Тогда я сделаю вид, что мне понравилось, дурень, подумал я – но сказал, конечно, другое.
– Господин, подобный риск неизбежен. Взявший меч может быть убит. Взявшийся за стилус может быть обруган. Нерон, однако, не боялся показывать свое мастерство огромным толпам. Ты же покажешь его одному мне. И если я чем-то оскорблю твое доверие, пусть платой будет моя жизнь.
– Хорошо, – согласился Порфирий. – Сейчас я дам тебе прочесть одну безделушку на выбранную тобой тему. Сядь на эту скамью и жди…
Он встал и вышел из залы. Я перевел дух и выпил немного разбавленного вина.
Вскоре ко мне подошла одна из египтянок, с улыбкой подала книжечку и упорхнула. Книжка была изящно оформлена и очень мала – меньше даже, чем сборник эпиграмм. Я открыл ее и прочел название:
Ну да, Марк Аврелий тоже писал на греческом. На латыни хорошо отдавать приказы центурионам, а греческий – язык духа. Прекрасно, что я свободно им владею.
Я погрузился в чтение.
Сначала скажу о том, почему любострастие не стоит внимания возвышенной души.
Мы, люди, есть промежуточное состояние между богами и животными. Есть вещи, объединяющие нас со зверьем. Есть то, что делает нас божественными. Природа наша как бы разделена на две силы, тянущие вверх и вниз.
Соитие, конечно, относится к низменному. Сами движения тела, к которым понуждает этот промысел, так нелепы и постыдны в своей суетливой непристойности, что мы стыдимся совершать их при свете дня и прячемся в темноту опочивальни.
В самом деле – вот Антоний при Акциуме обращается к своим морякам с воинским напутствием и бестрепетно ведет их на бой с флотом Октавиана.
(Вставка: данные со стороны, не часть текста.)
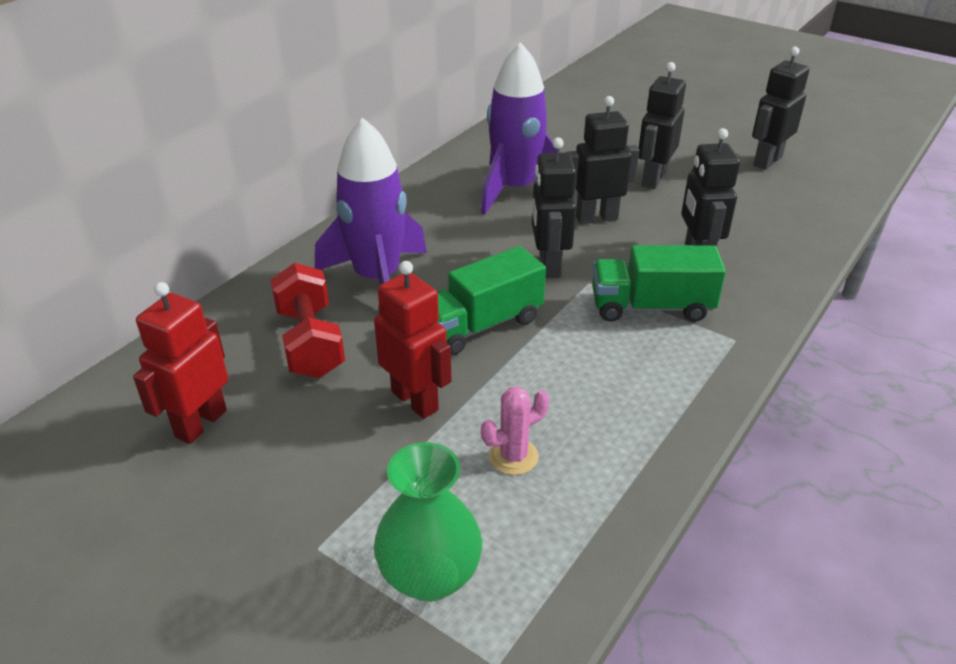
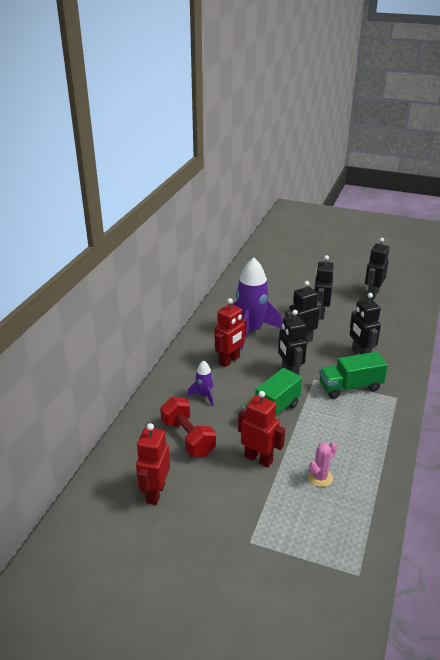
camera: 15 degrees left, 5 degrees down
(377, 279) = (204, 396): purple rocket -> purple rocket, size x0.47
(430, 576) = (309, 543): green vase -> none
(452, 230) = (229, 361): none -> red robot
И вот он же, сойдя с флагмана на быстроходную ладью, плывет за царицей Клеопатрой, пожелавшей выйти из сражения, переходит на ее роскошный корабль и сходится с ней в постыдном соитии…
На полях замечу, что именно эта наглая и похотливая женщина решила судьбу Рима. Но не тогда, когда ее принесли к Цезарю завернутой в ковер, хоть у нее и был с собою кинжал – а именно в тот горький военно-морской день…
А вот Октавиан, украшенный пурпуром и лавром, величественным манием посылает легионы в Тевтобургский лес. И вот он же, с поплывшими румянами и отвисшим пузом, кобелирует в собачьей позе, пристроившись сзади к молоденькой сучке…
Если бы гибнущие под германскими палицами солдаты видели второе так же ясно, как первое, пошли бы они в бой за подобного вождя? Вот потому мы и скрываем эту сторону своей натуры.
Любовь не подчиняется понятиям о пристойном и должном. Попробуй совокупиться с достоинством, и сразу поймешь, о чем я. Само это занятие обнажает настолько низкую животную природу, что облагородить ее не может даже искусство – великие ваятели редко высекают в мраморе сам любовный акт, довольствуясь изображением влекущей к нему красоты человеческого тела.
Не зря Калигула накидывал на себя звериную шкуру перед тем, как удовлетворить самые чудовищные из своих похотей. В этом было целомудрие, ибо он таким образом прятался за личиной животного, объявляя, что мерзость совершает не он, а темная сторона его сердца, какую он и собой-то считать не хочет… Он как бы говорил: живет в моих глубинах похотливый волк, и я, бывает, выпускаю его на связанных жертв, но этот волк не я сам…
Быть может, так и было – однако, когда убивали волка, погиб и Гай.
Природа, потешаясь над нами, устроила так, что самое острое наслаждение мы находим там, где делаемся особо нелепы и даже отвратительны. Но стоит ли телесная радость того, чтобы нырять за ней на дно бытия? И существует ли она на самом деле?
Память уверяет, что да. Но не она ли говорит нам, что мы летали по воздуху или спускались в морские глубины? Однако, пробуждаясь от сна, мы не думаем, будто действительно становились рыбами или орлами.
Не раз и не два подвергал я изучению те секунды, где, по уверениям Мнемозины, заключено наслаждение, ради которого мы отбрасываем свой высший образ. И что же я нашел?